We could do that as follows:
struct predicate {
public:
predicate(const vector<string>::iterator & begin, const set<size_t> & indices) : m_begin(begin), m_indices(indices) {
}
bool operator()(string & value) {
const int index = distance(&m_begin[0], &value);
set<size_t>::iterator target = m_indices.find(index);
return target != m_indices.end();
}
private:
const vector<string>::iterator & m_begin;
const set<size_t> & m_indices;
};
int main() {
vector<string> items;
items.push_back("zeroth");
items.push_back("first");
items.push_back("second");
items.push_back("third");
items.push_back("fourth");
items.push_back("fifth");
set<size_t> indicesToDelete;
indicesToDelete.insert(3);
indicesToDelete.insert(0);
indicesToDelete.insert(1);
vector<string>::iterator pos = remove_if(items.begin(), items.end(), predicate(items.begin(), indicesToDelete));
items.erase(pos, items.end());
for (int i=0; i< items.size(); ++i)
cout << items[i] << endl;
}
Basically the key to the problem is remembering that if you delete the object at index i, and don't use a tombstone placeholder, then the vector must make a copy of all of the objects after i. This applies to every possibility you suggested except for #1. Copying to a new list makes one copy no matter how many you delete, making it by far the fastest answer.
And as David Rodríguez said, sorting the list of indexes to be deleted allows for some minor optimizations, but it may only worth it if you're deleting more than 10-20 (please profile first).
Here is my solution for this problem which keeps the order of the original "items":
create a "vector mask" and initialize (fill) it with "false" values.
change the values of mask to "true" for all the indices you want to remove.

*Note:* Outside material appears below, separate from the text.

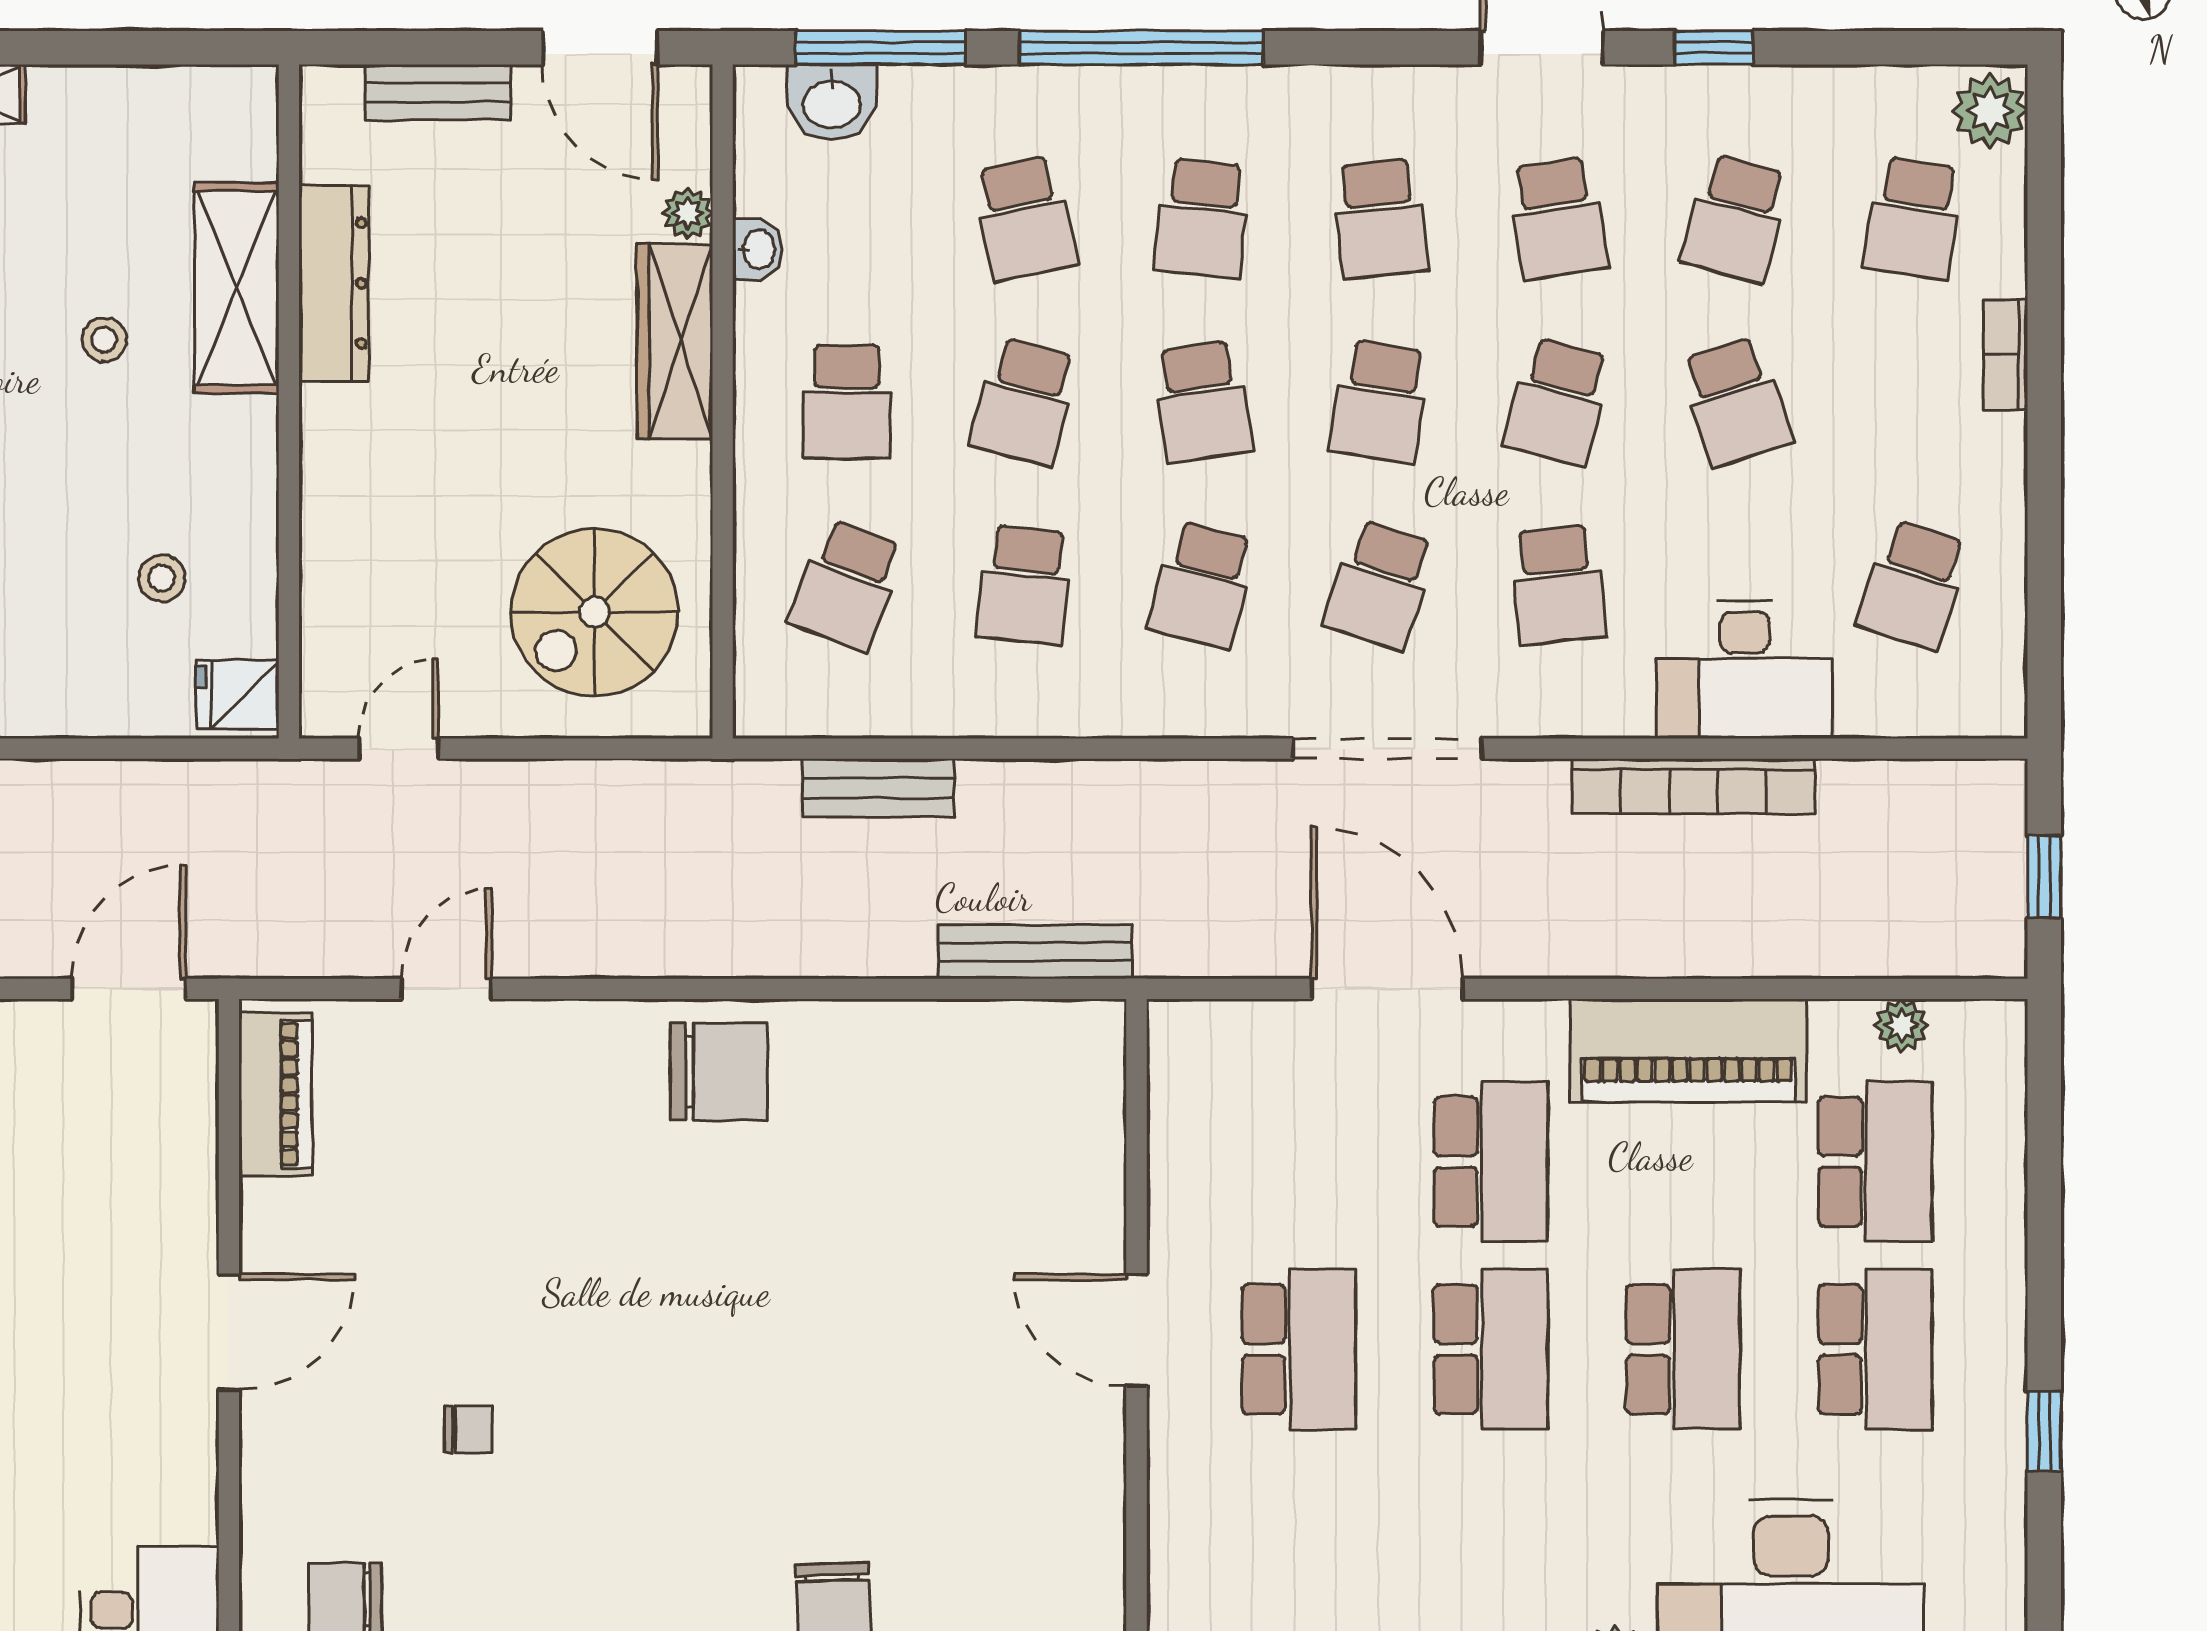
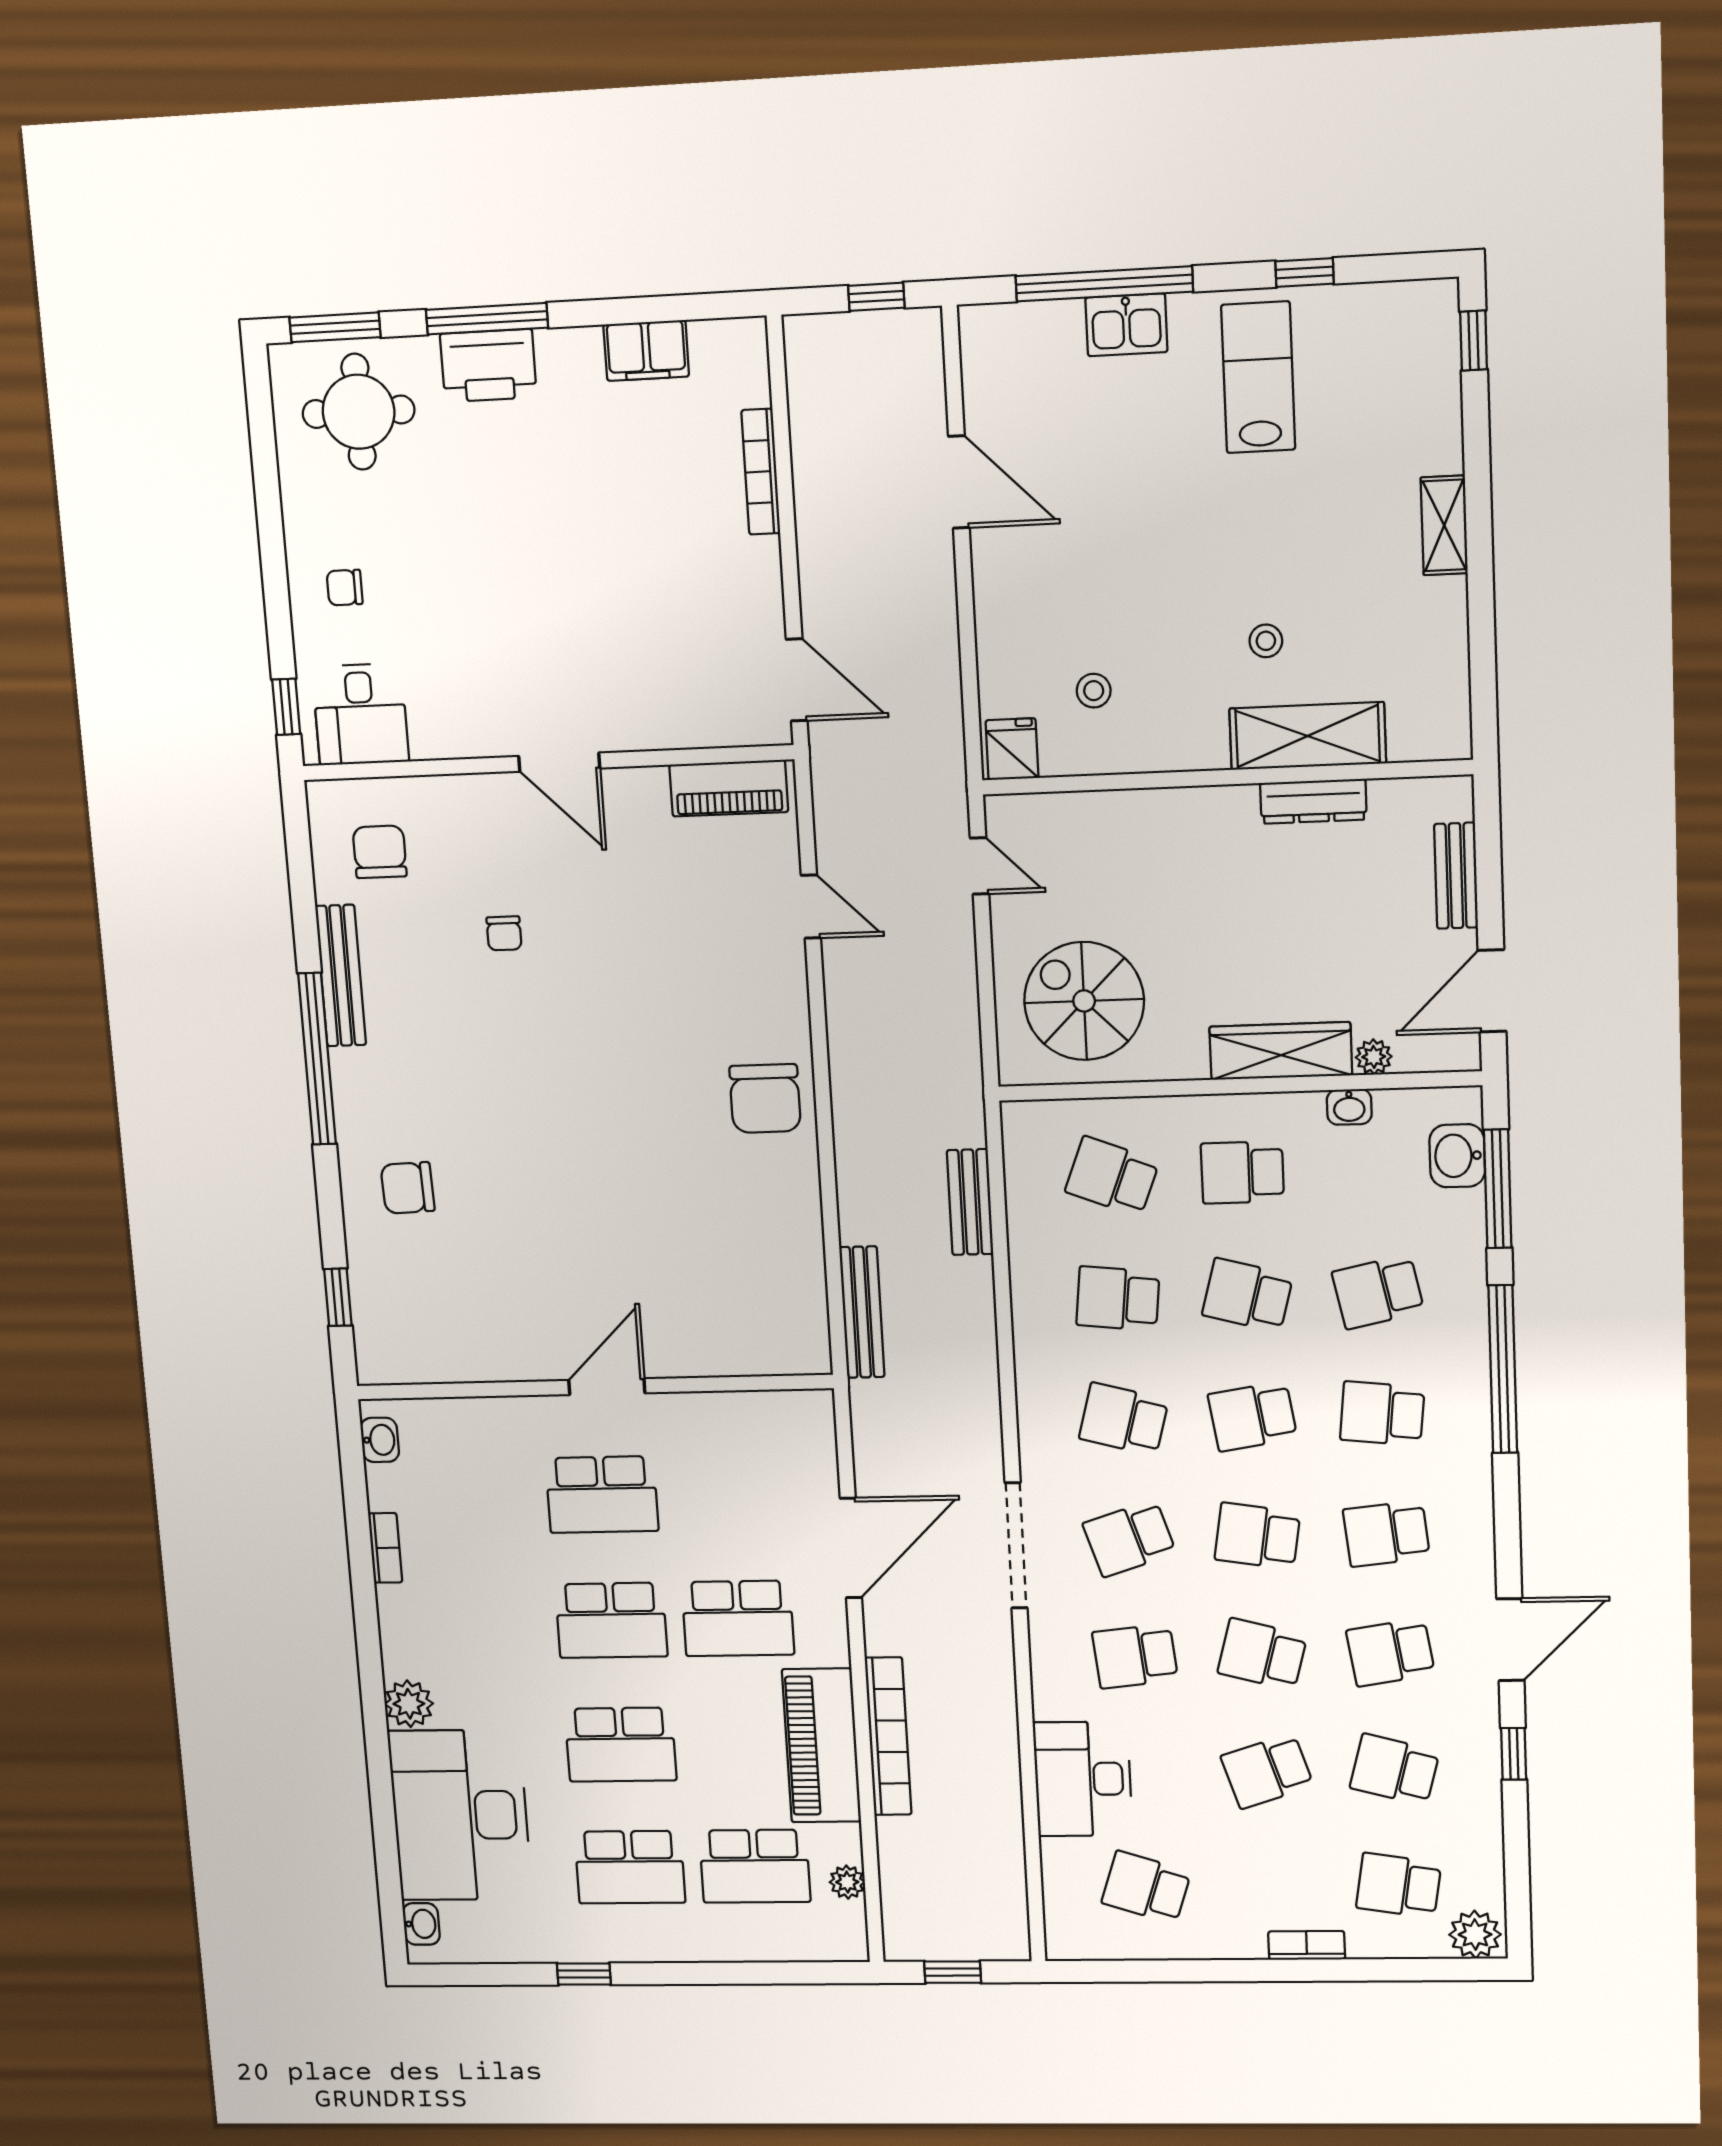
dresser: (334, 283) -> (1313, 801), width x0.73, depth x0.80
school desk: (1380, 585) -> (1129, 1538), turned -36
bookcase: (1693, 786) -> (888, 1736), moved, turned 180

loop over all members of "mask" and erase from both vectors "items" and "mask" the elements with "true" values.
Here is the code sample:
#include <iostream>
#include <vector>
using namespace std;
int main()
{
vector<unsigned int> items(12);
vector<unsigned int> indicesToDelete(3);
indicesToDelete[0] = 3;
indicesToDelete[1] = 0;
indicesToDelete[2] = 1;
for(int i=0; i<12; i++) items[i] = i;
for(int i=0; i<items.size(); i++)
cout << "items[" << i << "] = " << items[i] << endl;
// removing indeces
vector<bool> mask(items.size());
vector<bool>::iterator mask_it;
vector<unsigned int>::iterator items_it;
for(size_t i = 0; i < mask.size(); i++)
mask[i] = false;
for(size_t i = 0; i < indicesToDelete.size(); i++)
mask[indicesToDelete[i]] = true;
mask_it = mask.begin();
items_it = items.begin();
while(mask_it != mask.end()){
if(*mask_it){
items_it = items.erase(items_it);
mask_it = mask.erase(mask_it);
}
else{
mask_it++;
items_it++;
}
}
for(int i=0; i<items.size(); i++)
cout << "items[" << i << "] = " << items[i] << endl;
return 0;
}
This is not a fast implementation for using with large data sets. The method "erase()" takes time to rearrange the vector after eliminating the element.